1. 63333 POINTS
    Peggy Mace, Certified Senior Advisor (CSA)®PRO
    CEO, Outlook Life, Inc, Most of the U.S.
    The type of life insurance that pays a dividend is called a participating policy. Dividends are paid when the insurance company makes a profit and, in essence, shares them with its policyholders. The type of life insurance company that offers participating policies that pay dividends is called a mutual company. The type of policy that pays a dividend is usually Whole Life.
    Answered on June 22, 2013
  2. 0 POINTS
    David RacichPRO
    Fountain Hills, Arizona
    Participating whole life insurance pays annual and terminal dividends at the declaration of the mutual life insurance company’s board of directors. A dividend is not guaranteed and is defined as a return of unused premium up to basis. And as a return of unused premium up to basis is tax free and can be used for a variety of applications one of which is cash. 
    Answered on June 22, 2013
  3. 5877 POINTS
    Stan Cox IIPRO
    Insurance Adviser - Broker, SC Insurance Services, Oahu, Hawaii
    Whole Life policies that are issued by Mutual insurance companies are the ones that participate in Dividends.

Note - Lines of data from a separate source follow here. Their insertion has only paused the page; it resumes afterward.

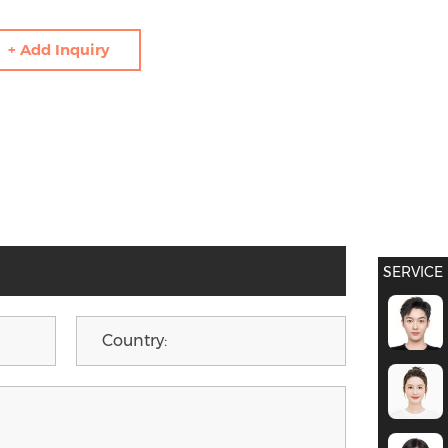
+ Add Inquiry
SERVICE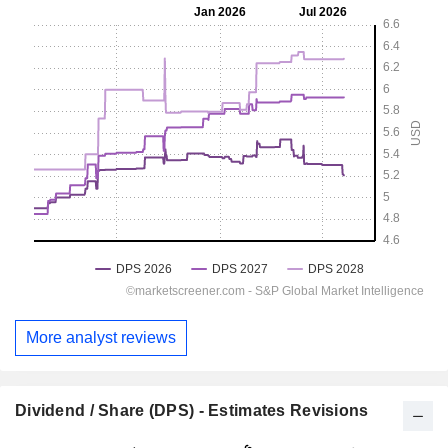
More analyst reviews
Dividend / Share (DPS) - Estimates Revisions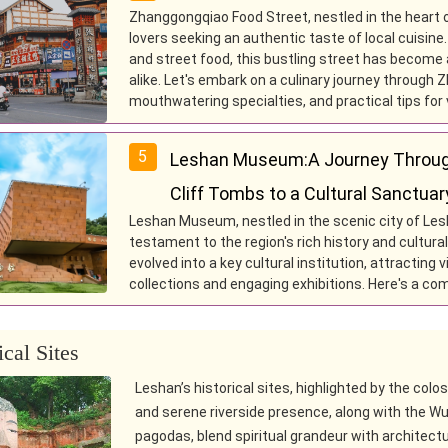
Zhanggongqiao Food Street, nestled in the heart o
lovers seeking an authentic taste of local cuisine
and street food, this bustling street has become a
alike. Let's embark on a culinary journey through Z
mouthwatering specialties, and practical tips for v
5
Leshan Museum:A Journey Throug
Cliff Tombs to a Cultural Sanctuar
Leshan Museum, nestled in the scenic city of Les
testament to the region's rich history and cultur
evolved into a key cultural institution, attracting
collections and engaging exhibitions. Here's a c
ical Sites
Leshan’s historical sites, highlighted by the colo
and serene riverside presence, along with the W
pagodas, blend spiritual grandeur with architectu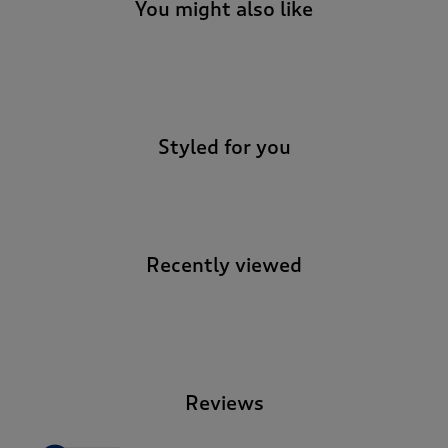
t
You might also like
e
t
o
-
r
e
v
Styled for you
i
e
w
s
.
Recently viewed
-
Reviews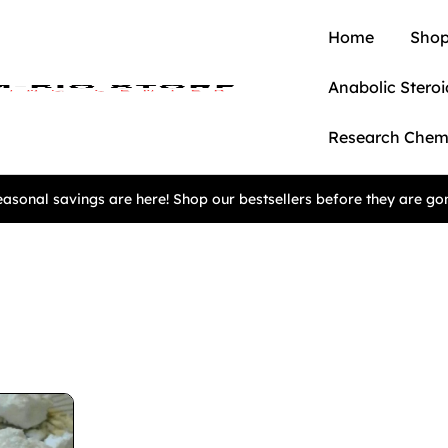
Home
Shop
Anabolic Steroi
Research Chem
asonal savings are here! Shop our bestsellers before they are go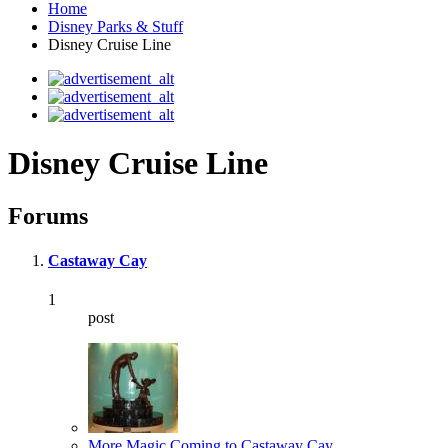
Home
Disney Parks & Stuff
Disney Cruise Line
Disney Cruise Line
Forums
Castaway Cay
1
post
More Magic Coming to Castaway Cay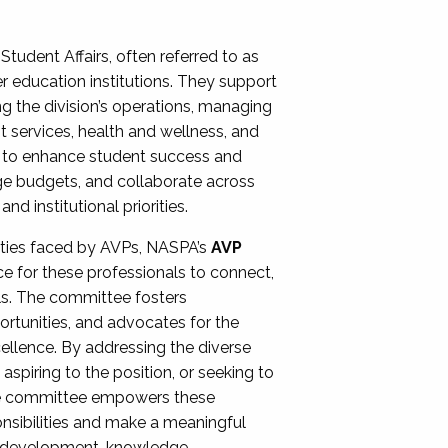
Student Affairs, often referred to as
er education institutions. They support
ng the division’s operations, managing
t services, health and wellness, and
ing to enhance student success and
ge budgets, and collaborate across
 institutional priorities.
ities faced by AVPs, NASPA’s
AVP
e for these professionals to connect,
lls. The committee fosters
rtunities, and advocates for the
xcellence. By addressing the diverse
spiring to the position, or seeking to
the committee empowers these
onsibilities and make a meaningful
al development, knowledge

Stock companies, which are by far the way the majority of insurance companies are set up, are those that have "gone public" as to their holdings and have sold their ownership to stock holders in order to raise money. As a result they are primarily answerable to their stock holders, and then secondarily to the policy holders. This effects their investment strategies with regard their general account.

    Mutual companies are owned by the policy holders and therefore are answerable to the policy holders and not stock holders. As a result a portion of the profits generated by the investments of the Mutual company are paid to the "participating" policy holders in the way of dividends. Term policies are not participating and do not have any cash value.